Abstract

Wind-rain interaction constitutes a common physical phenomenon in nature. Nevertheless, in fluid mechanics and wind engineering, whether and how rainfall influences wind remains an unresolved challenge. This study relies on a substantial dataset obtained through on-site measurement. Initially, three distinct rainfall categories—light rain, moderate rain, and heavy rain—are established based on the magnitude of vertical wind velocity. Notably, significant disparities in the high-frequency constituents of the fluctuating wind velocity spectrum are discerned across various rainfall levels. Subsequently, a rigorous quantitative analysis explores the relationship between the high-frequency cumulative energy proportion of the fluctuating wind velocity spectrum and rainfall intensity, leading to formulations that delineate the high-frequency cumulative energy proportion in the alongwind, acrosswind, and vertical wind directions as explicit functions of rainfall intensity.

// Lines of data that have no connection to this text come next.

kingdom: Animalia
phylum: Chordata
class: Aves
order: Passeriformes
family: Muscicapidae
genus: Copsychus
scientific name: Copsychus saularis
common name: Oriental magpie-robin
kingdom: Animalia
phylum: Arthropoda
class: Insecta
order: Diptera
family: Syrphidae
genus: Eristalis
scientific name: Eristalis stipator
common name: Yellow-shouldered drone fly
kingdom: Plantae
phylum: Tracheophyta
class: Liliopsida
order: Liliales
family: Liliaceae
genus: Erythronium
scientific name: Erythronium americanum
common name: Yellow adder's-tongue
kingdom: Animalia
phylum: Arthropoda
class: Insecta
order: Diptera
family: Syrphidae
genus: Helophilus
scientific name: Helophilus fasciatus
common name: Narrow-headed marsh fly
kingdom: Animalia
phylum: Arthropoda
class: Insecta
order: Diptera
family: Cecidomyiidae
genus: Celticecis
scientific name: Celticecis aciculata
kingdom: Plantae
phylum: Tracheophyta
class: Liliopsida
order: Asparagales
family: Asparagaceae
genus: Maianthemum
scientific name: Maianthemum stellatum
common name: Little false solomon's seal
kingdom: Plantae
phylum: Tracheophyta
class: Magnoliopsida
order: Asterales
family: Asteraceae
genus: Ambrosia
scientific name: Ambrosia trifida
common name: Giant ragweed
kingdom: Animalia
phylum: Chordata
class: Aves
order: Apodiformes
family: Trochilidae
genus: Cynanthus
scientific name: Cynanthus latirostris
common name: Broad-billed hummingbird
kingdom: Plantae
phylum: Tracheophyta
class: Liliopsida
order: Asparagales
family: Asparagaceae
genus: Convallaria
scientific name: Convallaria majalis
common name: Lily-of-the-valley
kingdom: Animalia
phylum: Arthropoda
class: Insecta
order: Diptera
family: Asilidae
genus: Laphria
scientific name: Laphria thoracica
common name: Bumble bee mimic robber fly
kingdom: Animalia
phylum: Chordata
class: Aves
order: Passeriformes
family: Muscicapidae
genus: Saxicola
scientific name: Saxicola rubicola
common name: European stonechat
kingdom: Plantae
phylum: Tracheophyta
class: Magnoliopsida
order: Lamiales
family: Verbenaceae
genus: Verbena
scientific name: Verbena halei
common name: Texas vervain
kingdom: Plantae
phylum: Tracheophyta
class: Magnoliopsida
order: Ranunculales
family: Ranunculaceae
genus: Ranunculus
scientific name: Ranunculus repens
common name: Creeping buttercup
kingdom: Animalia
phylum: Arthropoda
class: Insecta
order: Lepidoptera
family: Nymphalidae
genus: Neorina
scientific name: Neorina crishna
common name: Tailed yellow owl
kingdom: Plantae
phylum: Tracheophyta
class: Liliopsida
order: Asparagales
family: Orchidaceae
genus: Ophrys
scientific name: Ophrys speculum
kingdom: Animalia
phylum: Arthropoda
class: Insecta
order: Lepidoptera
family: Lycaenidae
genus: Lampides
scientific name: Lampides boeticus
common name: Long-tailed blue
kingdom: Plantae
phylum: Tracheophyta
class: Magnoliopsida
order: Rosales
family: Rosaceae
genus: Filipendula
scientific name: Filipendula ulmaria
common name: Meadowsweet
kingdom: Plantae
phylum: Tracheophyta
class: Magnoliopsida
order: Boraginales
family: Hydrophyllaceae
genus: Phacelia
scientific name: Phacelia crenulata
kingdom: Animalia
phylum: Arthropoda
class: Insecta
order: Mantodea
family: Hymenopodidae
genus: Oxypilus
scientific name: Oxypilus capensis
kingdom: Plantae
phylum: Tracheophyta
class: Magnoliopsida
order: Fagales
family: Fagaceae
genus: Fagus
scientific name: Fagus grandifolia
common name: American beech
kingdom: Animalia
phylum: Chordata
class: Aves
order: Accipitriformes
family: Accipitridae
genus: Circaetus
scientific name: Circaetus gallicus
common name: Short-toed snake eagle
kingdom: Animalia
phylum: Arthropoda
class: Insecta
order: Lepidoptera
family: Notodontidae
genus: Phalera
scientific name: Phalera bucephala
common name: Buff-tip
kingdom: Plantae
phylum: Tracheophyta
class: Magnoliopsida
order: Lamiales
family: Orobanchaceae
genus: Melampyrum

Moreover, a comprehensive unified expression models the three-dimensional fluctuating wind velocity spectrum. This expression incorporates parameters encompassing the relative scales of fluctuation and mean components, the extent of conversion between high and low-frequency energy, and the scaling laws governing the inertial subrange. Additionally, explicit functional dependencies for these parameters concerning variations in rainfall intensity are provided. The novel formulation of the fluctuating wind velocity spectrum proposed in this study bears substantial scientific significance, as it facilitates a deeper understanding of wind-rain interaction and offers valuable insights for conducting intricate environmental flow field simulations.